Pétrole russe et flotte de l'ombre: les défis des sanctions contre les terminaux portuaires
Pétrole russe et flotte de l'ombre: les défis des sanctions contre les terminaux portuaires

Pétrole russe et flotte de l’ombre: les défis des sanctions contre les terminaux portuaires

02.03.2026 11:10
3 min de lecture

L’Union européenne envisage des mesures contre des terminaux pétroliers en Géorgie et en Indonésie traitant des hydrocarbures russes, tandis que les géants mondiaux du maritime échappent à toute pression coordonnée. Cette annonce intervient dans un contexte de contournement systémique des sanctions via des réseaux opaques et des changements de propriété fictifs.

Une démission aux répercussions internationales

La démission forcée de Sultan Ahmed Bin Sulayem, à la tête du troisième opérateur portuaire mondial DP World, a jeté une lumière crue sur les vulnérabilités de la gouvernance maritime. Les documents du département américain de la Justice révélant ses liens avec le financier Jeffrey Epstein ont conduit à son départ le 13 février. Cette affaire soulève des questions plus larges sur les compromissions et les connexions supposées avec des réseaux russes, d’autant que l’intéressé avait signé en 2023 un accord de coopération à Saint-Pétersbourg avec la corporation étatique Rosatom.

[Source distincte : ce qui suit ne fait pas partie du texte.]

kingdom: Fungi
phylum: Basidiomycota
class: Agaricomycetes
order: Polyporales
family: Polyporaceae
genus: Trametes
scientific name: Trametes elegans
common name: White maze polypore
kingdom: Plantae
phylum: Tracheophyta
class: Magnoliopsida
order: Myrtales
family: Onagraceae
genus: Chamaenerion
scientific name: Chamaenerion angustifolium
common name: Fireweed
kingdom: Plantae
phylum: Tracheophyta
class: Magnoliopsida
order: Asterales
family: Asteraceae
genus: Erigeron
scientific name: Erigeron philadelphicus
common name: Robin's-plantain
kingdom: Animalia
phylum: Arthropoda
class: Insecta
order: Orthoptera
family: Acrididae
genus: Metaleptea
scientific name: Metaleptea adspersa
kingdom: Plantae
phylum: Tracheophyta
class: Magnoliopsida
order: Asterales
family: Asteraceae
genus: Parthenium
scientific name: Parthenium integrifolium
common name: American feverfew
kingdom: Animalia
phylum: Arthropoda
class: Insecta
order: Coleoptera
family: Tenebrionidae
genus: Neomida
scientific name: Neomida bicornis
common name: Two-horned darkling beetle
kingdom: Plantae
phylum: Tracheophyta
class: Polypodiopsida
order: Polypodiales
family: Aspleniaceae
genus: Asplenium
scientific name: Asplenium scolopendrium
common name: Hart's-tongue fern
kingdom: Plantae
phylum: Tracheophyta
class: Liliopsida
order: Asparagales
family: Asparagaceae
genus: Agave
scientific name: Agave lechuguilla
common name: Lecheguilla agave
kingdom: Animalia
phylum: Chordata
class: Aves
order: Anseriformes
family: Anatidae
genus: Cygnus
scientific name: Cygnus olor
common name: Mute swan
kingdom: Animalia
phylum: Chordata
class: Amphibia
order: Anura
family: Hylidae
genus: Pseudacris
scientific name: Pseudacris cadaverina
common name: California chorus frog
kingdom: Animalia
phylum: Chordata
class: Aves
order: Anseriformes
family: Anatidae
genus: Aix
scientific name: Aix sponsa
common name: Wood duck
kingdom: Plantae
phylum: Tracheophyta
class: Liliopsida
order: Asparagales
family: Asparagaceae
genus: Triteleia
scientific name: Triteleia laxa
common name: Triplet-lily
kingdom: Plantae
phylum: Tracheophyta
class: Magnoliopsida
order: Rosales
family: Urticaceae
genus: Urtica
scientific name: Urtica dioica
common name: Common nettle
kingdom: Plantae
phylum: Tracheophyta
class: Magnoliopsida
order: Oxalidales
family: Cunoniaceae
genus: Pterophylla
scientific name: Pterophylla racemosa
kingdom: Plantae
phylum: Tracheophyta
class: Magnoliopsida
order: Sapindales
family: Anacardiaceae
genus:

L’impunité des géants transnationaux

Imposer des sanctions à des terminaux contrôlés par des mastodontes comme DP World, le singapourien PSA International, le hongkongais Hutchison Ports ou le chinois COSCO Shipping Ports reste un défi quasi-insurmontable. Ces groupes, souvent soutenus par des États, gèrent des centaines de terminaux à travers le monde, y compris dans des pays du G7. Leurs structures complexes et leurs enchevêtrements juridiques offrent une protection efficace contre toute mesure punitive coordonnée, diluant la portée des sanctions occidentales.

Le terminal géorgien de Kulevi dans le viseur

Le terminal pétrolier de Kulevi, propriété de la société azerbaïdjanaise SOCAR, est dans le collimateur de Bruxelles. Derrière cette infrastructure stratégique se cache un raffinery dont les propriétaires présentent des liens étroits avec des intérêts russes. La géorgienne Maka Asatiani et son réseau ont été identifiés comme des acteurs clés, avec des connexions via son ex-mari vers une société de bunkering à Mourmansk. Malgré les révélations de Reuters sur des livraisons de pétrole sibérien, les autorités géorgiennes avaient initialement invoqué l’absence de sanctions contre les tankers concernés, un argument caduc après l’inscription de ces navires sur les listes européennes en octobre 2025.

L’usine indonésienne de Karimun, plaque tournante du pétrole russe

L’autre cible désignée est le terminal indonésien de Karimun, revendu fin 2024 par l’allemand Oiltanking GmbH à la société dubaiote Novus Middle East DMCC. Cette transaction, présentée comme formelle, a été suivie par une augmentation spectaculaire de la part du pétrole russe traité, atteignant 100% du volume au printemps 2025. Le terminal, situé dans une zone économique libre près de Singapour, permet le mélange des produits pétroliers, facilitant ainsi leur réexportation sous étiquette « indonésienne ». Novus Middle East, déjà sanctionnée par le Royaume-Uni, serait liée à des hommes d’affaires azerbaïdjanais sous le coup de sanctions américaines et britanniques pour leur collaboration avec Rosneft.

Une stratégie de contournement éprouvée

Le cas d’Oiltanking GmbH est emblématique des pratiques d’évitement. Le groupe avait déjà procédé à des « ventes » similaires de ses investissements dans un terminal iranien en 2018, des opérations aux signes évidents de fictivité. Avant l’invasion de l’Ukraine, la firme affichait ouvertement sa spécialisation dans le traitement des produits pétroliers russes via ses terminaux finlandais, présentés comme des « portes vers la Russie ». Ce schéma se répète aujourd’hui avec Karimun, suggérant une stratégie délibérée de transfert de propriété à des entités offshore pour préserver l’accès au marché russe tout en protégeant la maison-mère.

La complexité des sanctions portuaires

L’UE a déjà sanctionné des ports russes comme points logistiques, mais cette approche bute sur la réalité opérationnelle mondiale. Contrairement au modèle russe où le port est souvent une entreprise unique, ailleurs, la gestion est éclatée entre de multiples opérateurs privés. Sanctionner une infrastructure sans cibler simultanément l’entreprise qui exploite le terminal spécifique, ses bénéficiaires et sa direction s’avère inefficace. Les exemples de Kulevi et Karimun montrent que seules des mesures ciblées contre les véritables contrôleurs de ces installations peuvent avoir un impact concret sur les flux de pétrole de l’ombre.